Le phénomène n’est pas nouveau. Déjà en 2004, le Comité Français pour la Solidarité Internationale et Oxfam (alors dénommé Agir Ici), aux côtés d’autres organisations, dénonçaient le dumping de poulet congelé européen sur les marchés africains, dans une campagne au nom évocateur, « l’Europe plume l’Afrique » .

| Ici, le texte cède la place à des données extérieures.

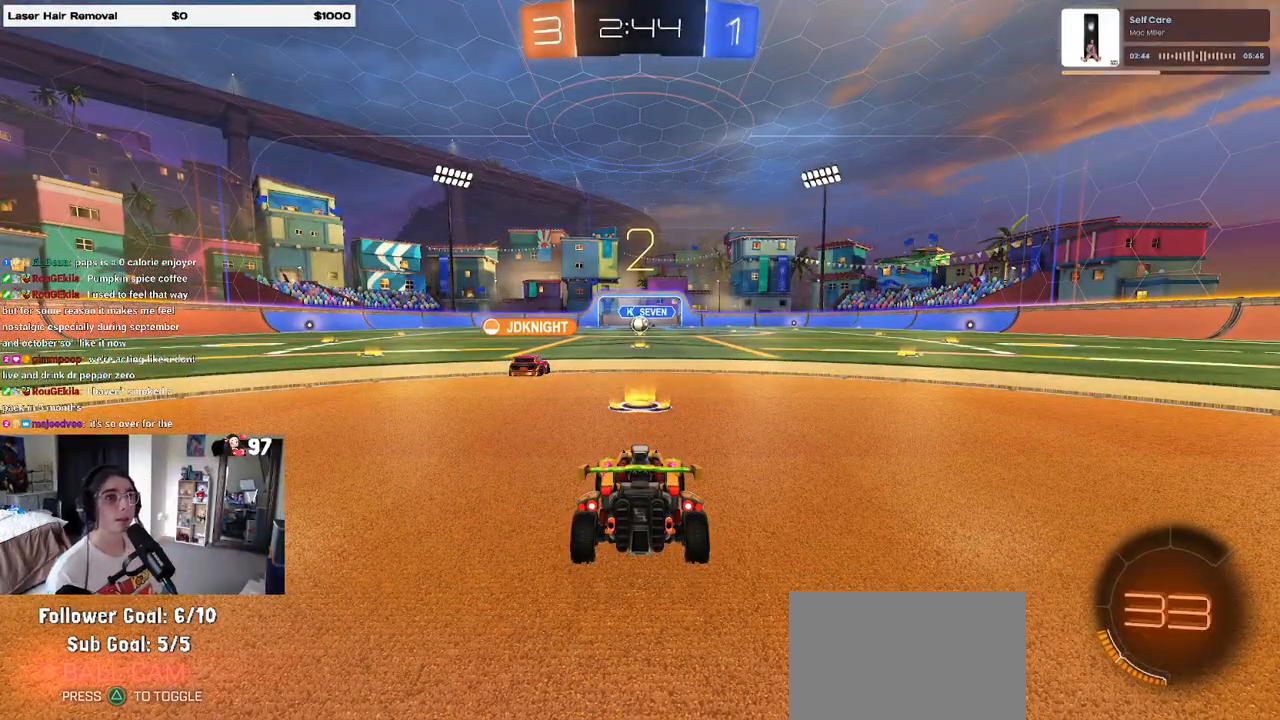
{"buttons": ["TRIANGLE"], "left_stick": "center", "right_stick": "center", "events": [[367, "TRIANGLE", "down"], [400, "TRIANGLE", "up"], [483, "TRIANGLE", "down"]]}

Du lait low-cost, réengraissé à l’huile de palme
Aujourd’hui, il s’agit de lait. En réalité non, il ne s’agit pas de lait, c’est bien ça le problème. Il s’agit de poudre de lait, mélangée avec de la matière grasse végétale. La poudre est dégraissée (la matière grasse, à forte valeur ajoutée, est utilisée pour le beurre et la crème pour être vendue au prix fort), puis ré-engraissée, souvent avec de l’huile de palme, 12 fois moins chère que la matière grasse laitière. Ce « faux lait » vendu environ 30 à 40 % moins cher que le lait local, constitue une concurrence déloyale pour la filière lait local en Afrique de l’Ouest et plombe les débouchés pour des centaines de milliers de petits éleveurs.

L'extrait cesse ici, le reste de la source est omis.